In other words, my model is that “accidental safetywashing” as a term will only not face an immune reaction if it comes along with the context “and all this safety washing of risky engineering is totally accidental and therefore people who did it are not to blame”. But if it’s still considered about as morally wrong it will still receive an immune reaction, and it’s also a more cumbersome term that makes an unrelated claim that people like Habryka aren’t trying to make a claim about (i.e. mental state) and could well be false in some instances.
right, the idea being that a narrative that includes their perspective would not say “and then you decided to have The Blameworthy Thoughts”, it would look like “and then you lost track of considerations about what it takes to succeed at the medium term problem because the feeling of short term success was attractive”. I generally don’t think that guilting-based judgement is going to be effective at communicating or changing actions. the bargaining scenario we’re in doesn’t seem like one that permits moral judgement and blame as a useful move, that only works when someone is open to not having an immune response to it. so if they’re having immune responses, then you need to talk to them in a way that doesn’t try to override their agency with social pressure. if they in fact have explicitly endorsed bad intentions, then none of what I’m saying is relevant. if someone decides that what they’re doing is bad by their own values, they tend to update much more than if it’s just based on someone else RLHFing them.
I admit I’m not sure how to read this as something other than a rejection of holding people morally accountable.
this is getting off topic, but I’ll give one more reply:
“holding accountable” in the sense of “sending them frowny faces to make them feel bad about their behavior” doesn’t seem like a consequentially effective frame, yeah. if someone is doing bad things, you take actions to stop them; if they’re convinceable and just aren’t considering that the things might be bad, you show them the impact, and then they feel bad when they comprehend. if they’re not convinceable, you aren’t going to get through to them by frowning at them. claiming moral failure is a “send you frowny face” move.
like—let’s say you bumped into someone on a crowded subway car, because you weren’t paying attention.
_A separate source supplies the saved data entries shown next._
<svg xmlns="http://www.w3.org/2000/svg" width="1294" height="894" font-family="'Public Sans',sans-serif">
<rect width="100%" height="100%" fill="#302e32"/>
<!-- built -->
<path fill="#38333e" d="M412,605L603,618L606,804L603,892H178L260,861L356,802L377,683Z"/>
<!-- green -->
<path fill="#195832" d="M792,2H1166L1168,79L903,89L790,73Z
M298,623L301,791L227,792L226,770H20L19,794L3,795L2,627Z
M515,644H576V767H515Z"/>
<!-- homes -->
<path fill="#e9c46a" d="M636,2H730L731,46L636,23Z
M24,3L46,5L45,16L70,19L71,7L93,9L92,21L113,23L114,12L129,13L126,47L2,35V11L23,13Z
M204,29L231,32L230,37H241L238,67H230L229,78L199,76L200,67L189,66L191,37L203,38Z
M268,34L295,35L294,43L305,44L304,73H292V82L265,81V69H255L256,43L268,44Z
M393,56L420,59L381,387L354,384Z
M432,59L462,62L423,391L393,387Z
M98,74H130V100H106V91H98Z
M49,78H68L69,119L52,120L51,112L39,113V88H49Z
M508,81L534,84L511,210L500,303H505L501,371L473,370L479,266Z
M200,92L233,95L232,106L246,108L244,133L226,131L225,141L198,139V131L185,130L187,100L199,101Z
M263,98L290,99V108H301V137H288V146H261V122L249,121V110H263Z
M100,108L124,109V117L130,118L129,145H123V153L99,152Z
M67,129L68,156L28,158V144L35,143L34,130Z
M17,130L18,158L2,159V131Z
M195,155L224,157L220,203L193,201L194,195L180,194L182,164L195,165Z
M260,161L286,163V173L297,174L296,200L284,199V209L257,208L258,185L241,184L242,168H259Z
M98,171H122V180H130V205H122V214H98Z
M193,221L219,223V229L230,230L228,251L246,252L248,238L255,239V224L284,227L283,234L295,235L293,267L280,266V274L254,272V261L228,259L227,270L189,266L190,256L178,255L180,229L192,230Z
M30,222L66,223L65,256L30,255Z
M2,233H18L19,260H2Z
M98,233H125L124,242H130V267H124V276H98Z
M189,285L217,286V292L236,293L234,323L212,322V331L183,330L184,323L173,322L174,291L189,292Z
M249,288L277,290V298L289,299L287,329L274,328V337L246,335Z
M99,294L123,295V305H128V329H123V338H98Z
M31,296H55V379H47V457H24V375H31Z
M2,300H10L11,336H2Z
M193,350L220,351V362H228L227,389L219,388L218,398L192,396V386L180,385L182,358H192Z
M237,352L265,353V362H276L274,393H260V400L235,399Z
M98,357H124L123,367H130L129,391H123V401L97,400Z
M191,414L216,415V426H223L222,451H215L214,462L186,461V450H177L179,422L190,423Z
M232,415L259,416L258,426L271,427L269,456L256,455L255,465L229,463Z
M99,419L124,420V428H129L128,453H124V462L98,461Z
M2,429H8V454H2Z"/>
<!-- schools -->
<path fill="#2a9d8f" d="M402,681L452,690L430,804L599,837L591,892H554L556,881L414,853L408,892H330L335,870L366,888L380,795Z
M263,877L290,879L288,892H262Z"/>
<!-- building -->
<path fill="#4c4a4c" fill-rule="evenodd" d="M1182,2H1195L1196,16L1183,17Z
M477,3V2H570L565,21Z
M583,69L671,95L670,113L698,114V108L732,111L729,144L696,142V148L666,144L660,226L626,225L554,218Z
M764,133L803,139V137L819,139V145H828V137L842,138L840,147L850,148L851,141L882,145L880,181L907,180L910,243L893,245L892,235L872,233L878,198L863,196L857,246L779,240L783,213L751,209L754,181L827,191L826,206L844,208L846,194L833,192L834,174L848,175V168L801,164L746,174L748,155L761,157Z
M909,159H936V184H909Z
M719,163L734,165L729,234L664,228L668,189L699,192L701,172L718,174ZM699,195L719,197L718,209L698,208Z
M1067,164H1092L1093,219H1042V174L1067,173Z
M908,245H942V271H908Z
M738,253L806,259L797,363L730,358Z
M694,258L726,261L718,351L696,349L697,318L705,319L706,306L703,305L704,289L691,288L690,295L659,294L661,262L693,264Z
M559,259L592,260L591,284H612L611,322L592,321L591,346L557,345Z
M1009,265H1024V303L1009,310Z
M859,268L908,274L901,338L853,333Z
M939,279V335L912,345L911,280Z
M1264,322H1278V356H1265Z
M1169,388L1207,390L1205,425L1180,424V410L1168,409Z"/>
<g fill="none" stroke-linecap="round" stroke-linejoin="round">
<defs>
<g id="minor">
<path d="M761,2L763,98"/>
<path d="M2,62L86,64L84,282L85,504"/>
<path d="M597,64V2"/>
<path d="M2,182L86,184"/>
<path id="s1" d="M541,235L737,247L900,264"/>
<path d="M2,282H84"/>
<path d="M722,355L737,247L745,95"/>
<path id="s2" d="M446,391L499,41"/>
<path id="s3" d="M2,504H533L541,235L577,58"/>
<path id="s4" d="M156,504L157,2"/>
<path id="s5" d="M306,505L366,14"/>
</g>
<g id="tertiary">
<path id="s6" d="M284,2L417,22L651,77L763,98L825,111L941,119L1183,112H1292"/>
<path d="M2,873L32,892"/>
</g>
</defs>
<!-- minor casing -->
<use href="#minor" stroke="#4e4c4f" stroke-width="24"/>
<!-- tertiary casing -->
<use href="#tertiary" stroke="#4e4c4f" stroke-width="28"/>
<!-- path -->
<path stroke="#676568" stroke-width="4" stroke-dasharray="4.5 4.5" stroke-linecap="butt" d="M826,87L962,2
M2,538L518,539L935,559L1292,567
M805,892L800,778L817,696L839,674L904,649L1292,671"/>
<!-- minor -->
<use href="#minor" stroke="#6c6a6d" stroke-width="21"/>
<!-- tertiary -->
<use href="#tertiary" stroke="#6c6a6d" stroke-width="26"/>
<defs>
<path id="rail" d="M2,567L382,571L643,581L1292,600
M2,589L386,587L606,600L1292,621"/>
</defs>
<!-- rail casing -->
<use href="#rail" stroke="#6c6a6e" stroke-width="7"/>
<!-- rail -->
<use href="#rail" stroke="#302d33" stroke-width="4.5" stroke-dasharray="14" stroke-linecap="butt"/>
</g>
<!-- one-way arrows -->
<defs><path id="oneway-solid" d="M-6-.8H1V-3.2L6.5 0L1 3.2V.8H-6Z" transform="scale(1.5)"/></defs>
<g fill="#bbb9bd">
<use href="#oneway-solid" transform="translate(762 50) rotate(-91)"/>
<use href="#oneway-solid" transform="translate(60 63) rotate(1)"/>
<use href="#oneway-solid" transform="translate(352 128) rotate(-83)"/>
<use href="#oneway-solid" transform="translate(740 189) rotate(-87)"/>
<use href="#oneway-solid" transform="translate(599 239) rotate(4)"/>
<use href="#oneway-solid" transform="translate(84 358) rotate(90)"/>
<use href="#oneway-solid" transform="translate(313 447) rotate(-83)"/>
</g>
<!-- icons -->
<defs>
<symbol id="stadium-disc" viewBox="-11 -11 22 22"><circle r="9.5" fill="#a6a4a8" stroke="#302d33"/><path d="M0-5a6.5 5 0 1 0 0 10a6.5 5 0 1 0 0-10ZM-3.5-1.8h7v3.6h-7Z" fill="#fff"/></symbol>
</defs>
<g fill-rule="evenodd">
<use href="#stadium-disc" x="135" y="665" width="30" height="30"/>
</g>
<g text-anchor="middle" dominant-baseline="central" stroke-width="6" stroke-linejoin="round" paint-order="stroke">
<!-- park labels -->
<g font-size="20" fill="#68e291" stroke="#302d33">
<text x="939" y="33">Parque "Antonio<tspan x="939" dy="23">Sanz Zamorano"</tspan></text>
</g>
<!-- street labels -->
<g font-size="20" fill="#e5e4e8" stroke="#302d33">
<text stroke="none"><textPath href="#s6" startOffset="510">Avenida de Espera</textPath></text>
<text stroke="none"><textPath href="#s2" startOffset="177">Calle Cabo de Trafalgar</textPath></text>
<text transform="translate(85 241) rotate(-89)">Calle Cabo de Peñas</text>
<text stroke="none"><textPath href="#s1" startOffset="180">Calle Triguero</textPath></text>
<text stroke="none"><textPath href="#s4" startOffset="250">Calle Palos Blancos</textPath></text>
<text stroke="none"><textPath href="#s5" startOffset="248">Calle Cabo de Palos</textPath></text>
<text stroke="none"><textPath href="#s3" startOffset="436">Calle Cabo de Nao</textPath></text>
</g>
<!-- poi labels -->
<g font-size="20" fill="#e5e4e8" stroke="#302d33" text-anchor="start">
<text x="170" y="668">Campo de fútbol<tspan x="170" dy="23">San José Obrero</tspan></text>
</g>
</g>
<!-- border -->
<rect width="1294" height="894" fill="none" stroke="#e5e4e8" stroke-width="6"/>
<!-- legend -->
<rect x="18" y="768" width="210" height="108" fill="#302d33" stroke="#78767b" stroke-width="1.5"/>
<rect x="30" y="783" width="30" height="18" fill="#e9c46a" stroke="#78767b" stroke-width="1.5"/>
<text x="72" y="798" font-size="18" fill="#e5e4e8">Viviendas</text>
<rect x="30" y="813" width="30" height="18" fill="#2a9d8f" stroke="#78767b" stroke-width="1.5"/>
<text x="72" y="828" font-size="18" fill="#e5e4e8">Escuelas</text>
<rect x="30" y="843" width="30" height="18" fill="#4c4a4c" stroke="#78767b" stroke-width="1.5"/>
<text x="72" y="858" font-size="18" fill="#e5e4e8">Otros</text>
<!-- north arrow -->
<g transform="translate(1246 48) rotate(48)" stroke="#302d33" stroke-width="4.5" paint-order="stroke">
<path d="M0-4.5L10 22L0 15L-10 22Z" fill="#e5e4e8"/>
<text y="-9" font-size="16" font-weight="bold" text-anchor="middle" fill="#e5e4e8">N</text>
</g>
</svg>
I saw it, and know that you just smashed their food. you don’t know that. If I come up to you, someone who cares about not smashing people’s food for no reason, and say “I’m here to hold you accountable for what you’ve done wrong”, you’ll go ”...what the heck?” but if I say “hey, you smashed their food,” you’ll turn around and be surprised and unhappy about this, not least because now you also know you need to clean up how it got on you, as well as the moral impacts.
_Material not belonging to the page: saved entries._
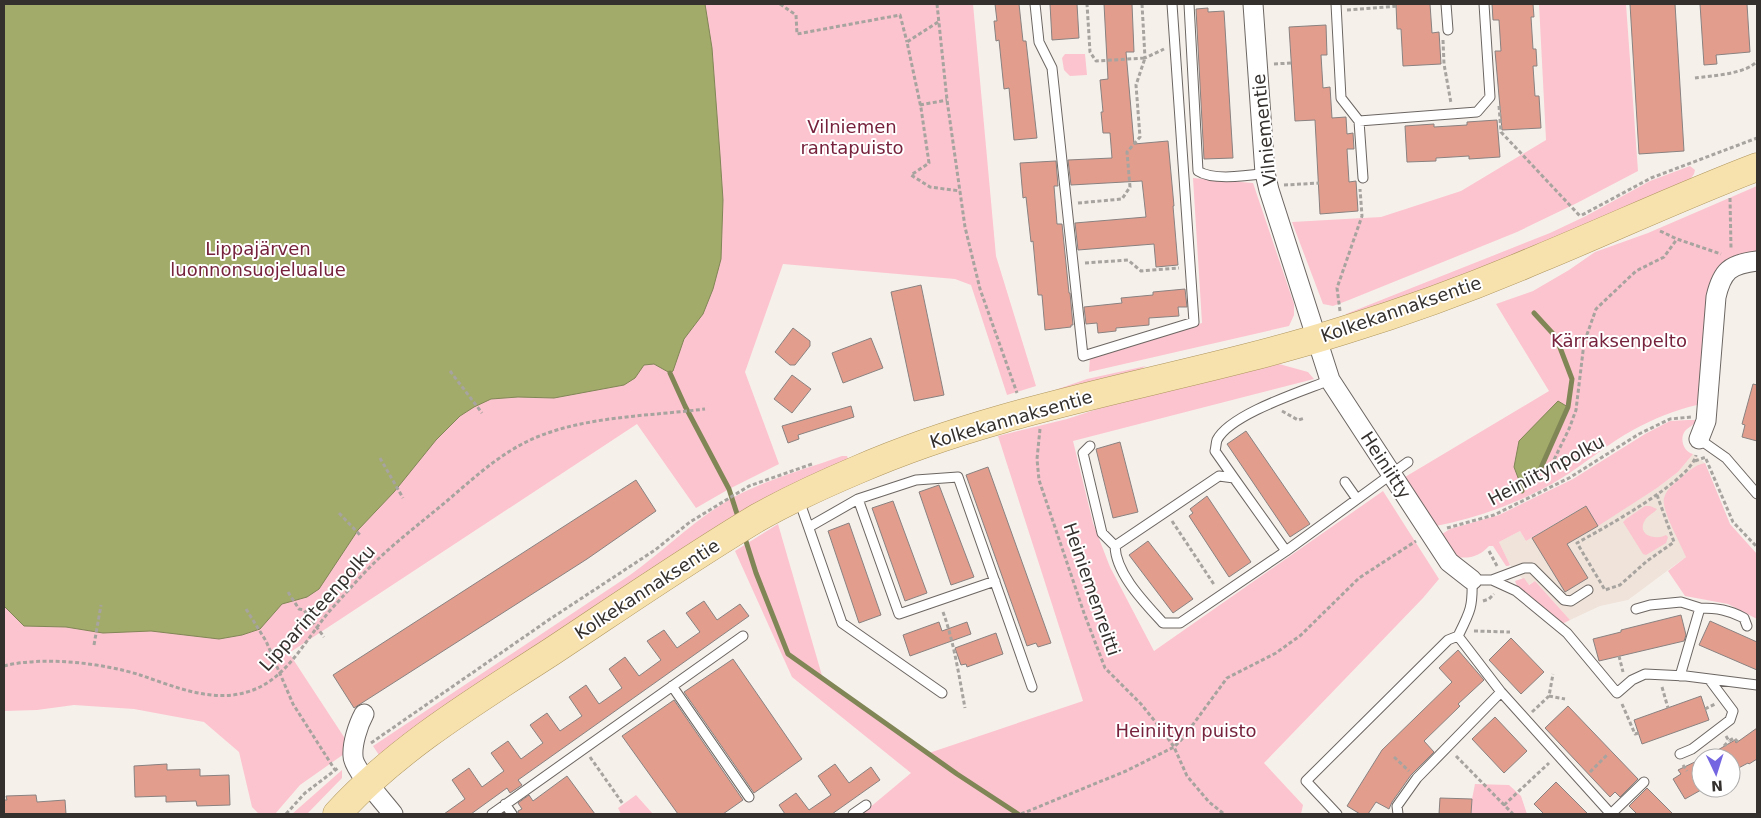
<svg xmlns="http://www.w3.org/2000/svg" width="1761" height="818" font-family="'DejaVu Sans',sans-serif">
<rect width="100%" height="100%" fill="#f6f0eb"/>
<path fill="#efe3da" d="M1693 454 1705 463 1730 524 1628 600 1600 606 1570 620 1535 581 1528 585 1510 565 1499 542 1520 531 1526 541 1586 506 1598 525 1657 488 1678 472Z"/>
<path fill="#fcc4ce" d="M4 4H973L996 256 1036 386 1007 395 971 285 955 279 783 264 745 372 779 464 729 489 696 508 637 424 289 653 344 737V754L300 785 275 814H259L252 807 239 752 204 722 134 709 74 705 37 710 4 711Z
M1539 4H1626L1638 171 1577 203 1517 232 1349 300 1333 306 1323 304 1292 222 1381 217 1461 191 1546 140Z
M1065 54H1085L1087 75 1070 76 1064 70 1062 58Z
M1690 166 1695 170 1694 174 1689 181 1519 256 1347 318 1346 314 1550 233 1586 216 1650 181Z
M1193 178 1253 183 1294 304V315L1289 326 1089 372 1090 357 1202 323Z
M1757 186V254L1749 253 1723 263 1716 270 1711 281 1697 405C1675 410 1653 419 1633 430 1607 444 1585 464 1560 479 1522 502 1480 517 1436 526L1424 510 1405 477 1549 391 1496 304 1533 291 1569 270 1595 252 1648 233Z
M1279 364 1308 372 1314 379 1073 441 1093 523 1110 567 1154 651 1383 491 1439 579 1423 598 1264 763 1303 805 1301 814H862L911 773 792 677 735 551 778 524 823 679 929 753 1083 701 998 436 1067 419 1134 397Z
M1146 366 1136 372 1055 390 1087 379Z
M1688 420H1697C1694 425 1689 427 1685 431 1679 439 1684 452 1693 454L1678 472 1657 488 1598 526 1585 506 1526 541 1520 531 1499 542 1510 565 1508 566H1506L1493 546H1489C1480 556 1470 559 1457 557L1439 536 1450 529 1499 515 1573 479 1645 434 1670 421Z
M842 456H847L848 459 379 755 373 746 630 575C665 550 696 518 734 497 768 479 806 469 842 456Z
M1705 463 1730 524 1757 554V619L1728 604 1685 596 1668 571 1686 557C1681 544 1661 510 1664 498 1667 488 1675 483 1682 477 1690 470 1695 465 1705 463Z
M1645 506H1650L1657 509C1654 513 1648 515 1645 520 1636 535 1655 541 1666 535L1668 537 1666 543 1646 555 1643 554 1623 522 1626 519Z
M1524 578 1529 585 1535 581 1570 620 1562 624 1518 589 1515 581Z
M342 770V778L307 814H292Z
M1475 784 1509 785 1521 796 1527 814H1471L1472 799Z
M636 795 653 814H621L618 808Z"/>
<path fill="#a2ab69" stroke="#818657" d="M4 4H705L712 48 720 155 723 200 721 259 713 289 703 314 684 339 673 371 670 373 654 364 644 365 635 378 624 385 554 398 518 397 491 399 474 407 460 416 436 440 394 492 358 530 319 589 307 597 282 604 260 629 242 635 219 639 151 631 103 633 66 627 24 626 4 606Z
M1558 401 1568 407 1540 470 1520 483 1514 467 1519 441Z"/>
<g fill="none" stroke-linecap="round" stroke-linejoin="round">
<path stroke="#818657" stroke-width="5" d="M670 373 685 406 729 489 739 520
M1522 491 1520 483 1540 470 1568 407 1572 379 1556 337 1534 313
M744 535 756 573 788 654 957 774 1018 814"/>
</g>
<path fill="#e39d8d" stroke="#898280" d="M995 4H1019L1023 41H1026L1037 138 1014 140 1009 88 1004 89 999 40 996 41 994 21H997Z
M1050 4H1077L1079 38 1052 40Z
M1104 4H1132L1134 52H1126L1134 144 1168 141 1174 206H1173L1178 265 1156 267 1154 244 1078 250 1075 223 1146 217 1142 181 1071 185 1068 160 1112 158 1110 133H1103L1101 112H1103L1100 80 1108 79Z
M1396 4H1430L1432 33 1439 32 1441 64 1403 66 1401 29H1397Z
M1492 4H1533L1534 17H1531L1533 49H1536L1537 66H1533L1535 96H1539L1541 128 1502 130 1495 51H1501L1499 20H1493Z
M1630 4H1675L1684 151 1639 154Z
M1700 4H1747L1750 52 1716 55 1717 64 1704 65Z
M1208 8V12L1224 11 1233 158 1204 159 1196 9Z
M1326 25 1327 55H1321L1323 88 1330 87 1332 118 1346 117 1347 134 1353 133 1354 149H1347L1349 182 1356 181 1358 211 1320 214 1315 120 1295 121 1289 27Z
M1497 120 1500 157 1469 159V156L1436 158V161L1407 162 1405 126 1434 124V127L1467 125V122Z
M1056 161 1058 186H1054L1057 224H1062L1069 293H1070L1073 325H1071V327L1045 330 1042 295H1038L1033 241 1031 242 1026 197 1023 198 1020 163Z
M921 285 944 395 914 401 891 292Z
M1185 289 1187 307H1178L1179 316 1149 318V325L1116 328V331L1098 333 1097 323 1086 324 1084 307 1122 303 1121 298 1153 295V292Z
M793 328 810 341V346L795 365H790L775 352Z
M871 338 883 368 843 383 832 353Z
M792 375 811 389 792 413 774 399Z
M1753 384 1757 385V441L1742 437 1745 425 1742 424Z
M851 406 854 417 798 435 799 439 788 443 782 426Z
M1246 431 1310 524 1290 537 1227 444Z
M1120 442 1138 512 1113 518 1096 449Z
M988 467 1051 643 1038 647 1036 643 1027 646 966 475Z
M636 480 656 511 587 559 354 708 333 675Z
M939 485 974 577 951 585 919 492Z
M1207 496 1251 562 1229 577 1189 516 1193 513 1190 509Z
M893 501 927 593 905 601 872 508Z
M1586 506 1598 526 1567 544 1588 578 1565 592 1532 538Z
M849 523 881 615 859 623 828 531Z
M1148 541 1193 599 1173 613 1129 555Z
M704 601 717 620 740 604 749 616 518 780 522 785 510 793 507 788 471 814H444L465 799 452 780 469 768 482 787 504 771 491 753 508 741 521 759 543 743 530 725 547 713 560 731 582 716 569 697 586 685 599 704 622 688 609 669 625 657 639 676 661 660 647 641 664 630 677 648 700 632 686 613Z
M1681 615 1686 635 1684 641 1599 661 1593 639 1621 632V630Z
M1710 621 1757 642V670L1699 645Z
M939 622 942 631 967 622 971 634 910 656 903 635Z
M996 633 1003 654 967 667 966 664 961 665 955 648Z
M1511 638 1544 672 1521 694 1489 660Z
M1458 650 1484 680 1458 704 1460 706 1424 741 1434 752 1411 775 1392 802 1389 809 1376 802 1368 814H1360L1347 806 1382 750 1452 682 1439 668Z
M733 659 802 759 754 793 684 692Z
M1701 696 1709 720 1642 744 1634 720Z
M674 700 743 800 723 814H678L622 736Z
M1568 706 1638 779 1620 797 1615 792 1610 797 1545 728Z
M1495 717 1527 751 1504 773 1472 739Z
M1757 728V759L1749 764 1748 763 1731 772V758H1704L1735 740 1736 743Z
M1701 759V790L1685 799 1673 779 1681 774 1678 770Z
M167 764V770L200 769V776L229 775 230 805 197 806 196 801 166 802V796L135 797 134 766Z
M835 764 849 783 871 767 880 780 832 814H785L779 805 796 793 809 810 831 795 818 776Z
M567 776 595 814H518V811L522 809 518 803 529 795 533 801Z
M1556 782 1588 814H1544L1534 804Z
M1647 788 1673 814H1637L1629 806Z
M36 795 37 802 65 800 66 814H4V800H7L6 796Z
M1440 798 1472 799 1471 814H1439Z"/>
<g fill="none" stroke-linecap="round" stroke-linejoin="round">
<defs>
<path id="lane" d="M1035 4 1039 42 1052 68 1083 356 1194 322 1172 4
M1189 4 1198 171C1213 181 1247 176 1265 173
M1336 4 1341 98 1359 121 1477 112 1490 97 1484 4
M1446 4 1448 30
M1359 121 1363 178
M1699 439 1726 458 1757 494
M1090 446 1083 453 1102 533 1115 546
M1234 478 1215 451C1216 447 1216 443 1217 440 1230 414 1303 391 1330 380
M1345 482 1357 499
M858 499 899 614 995 581
M799 500 842 623 942 693
M809 527 858 499 916 480 958 477 1032 687
M1286 551 1234 478 1219 476 1115 546C1116 574 1144 602 1163 623H1180L1286 551 1408 462
M1492 580 1524 568H1532L1564 600 1571 601 1588 590
M1700 608C1717 608 1729 610 1744 618L1747 626
M1636 609 1650 605 1681 602 1700 608 1680 676
M1458 636 1501 692 1610 813 1609 814
M672 686 749 797
M1680 754 1692 749 1730 720 1733 711 1709 679
M505 804 512 814
M1610 813 1614 811 1644 782
M492 814 743 636
M853 814 866 805
M1337 814 1306 781 1448 640 1458 636C1470 612 1473 607 1472 580H1492L1516 591 1567 633 1617 693 1632 680 1645 674 1686 676 1757 685
M1398 814 1397 806 1417 778 1501 692"/>
<path id="street" d="M1253 4 1265 173 1269 190 1330 380 1449 562 1472 580
M1699 439 1706 421 1716 297C1722 271 1730 264 1757 261
M364 714C358 725 352 744 353 756 353 769 384 802 393 814"/>
<path id="primary" d="M337 814C397 748 477 700 551 652 619 607 687 560 757 518 789 500 824 484 857 470 1013 402 1184 381 1345 330 1410 310 1475 286 1538 259 1611 229 1683 195 1757 167"/>
</defs>
<use href="#lane" stroke="#6c6662" stroke-width="11"/>
<use href="#street" stroke="#6c6662" stroke-width="21"/>
<use href="#primary" stroke="#ae965d" stroke-width="29"/>
<path stroke="#a7a39f" stroke-width="3" stroke-dasharray="4 2.5" stroke-linecap="butt" d="M780 4 796 15 797 34 900 15 907 42
M937 4 947 100 965 227 980 289 1017 393
M1142 4 1145 58 1164 49
M1347 10 1399 6
M938 22 907 42 921 108 929 163 911 175 930 187 960 191
M1443 40 1444 64 1451 103
M1274 64 1291 63
M1695 78C1710 76 1747 74 1757 61
M920 105 947 100
M1499 106 1501 132 1580 216
M1284 185 1319 183
M1730 198 1731 249
M1078 203 1122 199 1130 187 1127 152 1140 137 1136 85 1145 58 1096 61 1090 52 1087 4
M1582 215 1651 178 1757 138
M1660 231 1677 239 1721 254
M1085 263 1128 260 1141 271 1179 268
M1340 311 1337 288 1362 216 1360 189
M450 371 482 413
M1282 411 1298 420 1305 418
M1040 429 1037 459 1039 480 1084 613 1105 668 1141 704 1162 730 1174 747 1187 776 1209 802 1224 814
M380 458 403 498
M1706 459 1733 522 1757 547
M1695 461 1706 457
M1528 487 1548 472 1569 429 1576 410 1584 343 1596 309 1636 271 1664 257 1677 239
M1657 495 1674 542 1647 561 1620 585 1605 590 1577 543C1602 529 1692 480 1696 455
M339 513 360 535
M1172 521 1215 586
M1447 528 1494 515 1569 478 1639 434 1670 419 1691 417
M1489 551 1497 566
M288 592 299 609 304 610 324 637
M1483 601 1489 599 1494 594
M246 609 266 641 293 704 335 770
M943 612C954 642 959 676 965 708
M1474 631 1510 632
M94 645 101 605
M1619 656 1623 672
M4 666C42 656 103 663 140 675 173 686 211 703 247 692 289 680 307 635 335 605 347 592 358 579 371 566 395 542 422 522 448 500 476 476 503 451 537 437 588 416 650 416 705 409
M1662 687 1668 708
M1549 696 1565 699
M1622 704 1635 734 1639 733
M1705 709 1715 704
M1532 712 1549 696 1553 674
M1726 736 1729 741 1734 738 1738 742
M371 743 550 619 655 550 690 522 749 486 812 464
M1724 746 1729 741
M1456 756 1513 814
M590 757 623 804
M1394 757 1409 771
M1683 765 1687 771
M1590 772 1608 754
M1504 805 1549 763
M286 814 305 793 338 768
M1021 814 1126 771 1174 747 1183 738 1227 678 1276 653 1301 635 1359 578 1416 541"/>
<use href="#lane" stroke="#fff" stroke-width="9"/>
<use href="#street" stroke="#fff" stroke-width="19"/>
<use href="#primary" stroke="#f7e1ad" stroke-width="28"/>
</g>
<g text-anchor="middle" dominant-baseline="central" stroke-width="4" stroke-linejoin="round" paint-order="stroke">
<g font-size="18" fill="#76223c" stroke="#fff">
<text x="852" y="126">Vilniemen<tspan x="852" dy="21">rantapuisto</tspan></text>
<text x="258" y="248">Lippajärven<tspan x="258" dy="21">luonnonsuojelualue</tspan></text>
<text x="1619" y="340">Kärraksenpelto</text>
<text x="1186" y="730">Heiniityn puisto</text>
</g>
<g font-size="18" fill="#33302e" stroke="#fff">
<text transform="translate(1264 130) rotate(-96)">Vilniementie</text>
<text transform="translate(1401 309) rotate(-19)">Kolkekannaksentie</text>
<text transform="translate(1011 419) rotate(-16)">Kolkekannaksentie</text>
<text transform="translate(1386 465) rotate(57)">Heiniitty</text>
<text transform="translate(1546 470) rotate(-28)">Heiniitynpolku</text>
<text transform="translate(647 589) rotate(-33)">Kolkekannaksentie</text>
<text transform="translate(1092 589) rotate(71)">Heiniemenreitti</text>
<text transform="translate(317 608) rotate(-48)">Lipparinteenpolku</text>
</g>
</g>
<rect width="1761" height="818" fill="none" stroke="#33302e" stroke-width="10"/>
<g transform="translate(1716 773) rotate(176)"><circle r="24" fill="#ffffff" stroke="#adacab"/>
<path d="M0-4L9 19L0 12L-9 19Z" fill="#7466e1"/>
<text y="-8" font-size="14" font-weight="bold" text-anchor="middle" fill="#33302e">N</text>
</g>
</svg>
if you go around smashing people’s food regularly, and repeatedly say you’re just not paying attention, then it might be that me telling you you suck is an effective intervention, but it still seems unlikely; either you’re doing it on purpose, in which case an immune response at you is needed, or you’ve got some sort of failure-to-update thing happening, in which case I need to help you look through what happens when you’re about to make the mistake and find a new behavior there (a deeper version of explaining it). if it’s because you’re getting paid to not look around you on the subway, then it might be hard to get you to consider the tradeoff, but if you value not knocking people’s food over, I might still be able to get through.